Rusnok underlined that despite economic developments, the CNB’s priority was price stability, which is where monetary policy was aimed at. It appears that it was him who put forward that argument at the latest MPC meeting, when there was a debate whether the CNB should let the exchange rate deviate so much from the CNB forecast. While Rusnok didn’t say how he would vote at the next MPC meeting on Mar 28, we believe his argument on price stability implies that he would be willing to vote for a rate hike this time, given how inflation has been above the CNB forecast in both January and February (though the gap has declined) and the odds are it will remain above the forecast in March.

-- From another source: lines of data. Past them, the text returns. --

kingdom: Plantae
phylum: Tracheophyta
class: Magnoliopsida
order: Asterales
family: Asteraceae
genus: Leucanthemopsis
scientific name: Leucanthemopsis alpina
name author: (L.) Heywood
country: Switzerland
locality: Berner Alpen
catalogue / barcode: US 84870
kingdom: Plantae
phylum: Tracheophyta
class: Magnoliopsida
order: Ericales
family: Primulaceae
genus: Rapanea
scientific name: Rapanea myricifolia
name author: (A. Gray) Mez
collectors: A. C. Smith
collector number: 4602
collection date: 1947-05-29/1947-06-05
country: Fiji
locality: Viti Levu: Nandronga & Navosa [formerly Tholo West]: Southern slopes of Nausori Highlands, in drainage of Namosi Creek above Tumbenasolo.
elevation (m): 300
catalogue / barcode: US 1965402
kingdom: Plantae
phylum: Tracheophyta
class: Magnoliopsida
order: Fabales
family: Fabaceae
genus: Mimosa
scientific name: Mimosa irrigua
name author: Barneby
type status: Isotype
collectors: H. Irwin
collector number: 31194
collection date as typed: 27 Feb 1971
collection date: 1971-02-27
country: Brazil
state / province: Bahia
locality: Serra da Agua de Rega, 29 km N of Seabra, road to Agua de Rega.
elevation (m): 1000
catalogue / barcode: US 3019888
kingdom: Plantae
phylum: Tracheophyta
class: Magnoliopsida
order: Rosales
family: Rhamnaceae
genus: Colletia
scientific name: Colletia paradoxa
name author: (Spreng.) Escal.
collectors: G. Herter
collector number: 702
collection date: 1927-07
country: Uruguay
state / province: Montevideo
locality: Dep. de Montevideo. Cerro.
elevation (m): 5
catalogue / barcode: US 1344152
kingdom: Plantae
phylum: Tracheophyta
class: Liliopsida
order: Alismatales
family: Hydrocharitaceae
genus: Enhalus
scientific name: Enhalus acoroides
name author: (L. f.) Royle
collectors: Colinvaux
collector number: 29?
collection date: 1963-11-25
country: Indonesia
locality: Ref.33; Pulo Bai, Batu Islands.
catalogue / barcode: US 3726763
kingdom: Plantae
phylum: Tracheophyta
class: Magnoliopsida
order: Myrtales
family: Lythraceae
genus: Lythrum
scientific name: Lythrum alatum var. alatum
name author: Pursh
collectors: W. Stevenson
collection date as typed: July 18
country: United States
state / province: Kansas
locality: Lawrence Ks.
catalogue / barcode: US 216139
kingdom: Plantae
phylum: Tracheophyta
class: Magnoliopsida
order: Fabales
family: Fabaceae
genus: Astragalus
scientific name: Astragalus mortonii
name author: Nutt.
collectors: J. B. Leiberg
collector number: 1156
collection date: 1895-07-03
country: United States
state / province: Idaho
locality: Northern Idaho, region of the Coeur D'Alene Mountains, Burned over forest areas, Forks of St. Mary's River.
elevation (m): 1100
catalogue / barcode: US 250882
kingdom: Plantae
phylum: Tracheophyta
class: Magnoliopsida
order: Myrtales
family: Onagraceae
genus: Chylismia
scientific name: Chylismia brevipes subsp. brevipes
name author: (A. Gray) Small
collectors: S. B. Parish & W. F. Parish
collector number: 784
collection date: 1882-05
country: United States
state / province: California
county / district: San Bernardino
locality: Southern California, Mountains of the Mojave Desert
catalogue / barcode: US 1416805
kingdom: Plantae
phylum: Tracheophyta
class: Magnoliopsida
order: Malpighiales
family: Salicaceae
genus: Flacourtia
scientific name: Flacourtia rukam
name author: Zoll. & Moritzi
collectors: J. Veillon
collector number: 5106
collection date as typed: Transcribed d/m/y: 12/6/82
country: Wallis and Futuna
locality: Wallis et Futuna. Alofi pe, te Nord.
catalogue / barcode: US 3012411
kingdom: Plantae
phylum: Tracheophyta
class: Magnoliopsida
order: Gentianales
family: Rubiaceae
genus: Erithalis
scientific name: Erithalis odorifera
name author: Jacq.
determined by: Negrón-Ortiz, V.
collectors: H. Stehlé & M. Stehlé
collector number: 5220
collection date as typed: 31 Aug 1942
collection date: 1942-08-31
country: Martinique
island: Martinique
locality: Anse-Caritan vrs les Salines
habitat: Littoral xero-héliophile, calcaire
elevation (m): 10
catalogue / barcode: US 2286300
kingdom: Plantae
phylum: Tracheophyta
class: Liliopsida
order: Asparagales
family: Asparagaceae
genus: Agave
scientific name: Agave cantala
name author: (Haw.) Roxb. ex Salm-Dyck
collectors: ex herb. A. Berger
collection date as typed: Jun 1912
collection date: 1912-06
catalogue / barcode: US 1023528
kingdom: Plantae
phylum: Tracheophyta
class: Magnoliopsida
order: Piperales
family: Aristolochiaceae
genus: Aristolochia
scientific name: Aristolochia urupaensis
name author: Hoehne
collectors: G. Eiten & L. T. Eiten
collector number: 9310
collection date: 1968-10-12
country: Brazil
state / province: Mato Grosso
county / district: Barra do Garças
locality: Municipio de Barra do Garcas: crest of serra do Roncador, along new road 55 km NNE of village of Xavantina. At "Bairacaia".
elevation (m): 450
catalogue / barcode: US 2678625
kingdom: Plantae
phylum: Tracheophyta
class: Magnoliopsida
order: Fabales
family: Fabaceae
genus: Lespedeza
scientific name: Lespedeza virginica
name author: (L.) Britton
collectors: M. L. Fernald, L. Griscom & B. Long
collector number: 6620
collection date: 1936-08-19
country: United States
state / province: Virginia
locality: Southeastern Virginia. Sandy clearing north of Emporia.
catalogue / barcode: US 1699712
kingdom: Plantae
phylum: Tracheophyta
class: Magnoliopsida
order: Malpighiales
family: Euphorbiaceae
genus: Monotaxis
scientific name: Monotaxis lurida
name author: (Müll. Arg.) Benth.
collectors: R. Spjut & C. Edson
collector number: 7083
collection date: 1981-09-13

Inevitably, the conversation also approached mortgage loans and the CNB’s policy towards them. Rusnok said that the primary factor behind property price growth was supply, as slow issuance of building permits and the generally slow process of residential construction led to insufficient number of properties, given growing demand. Rusnok added that the issue was mostly in larger cities, where construction opportunities are much fewer, while the number of their inhabitants is growing due to more work opportunities. As far as mortgage loan availability is concerned, Rusnok assured that lending rates won’t rise as quickly as they did in 2018.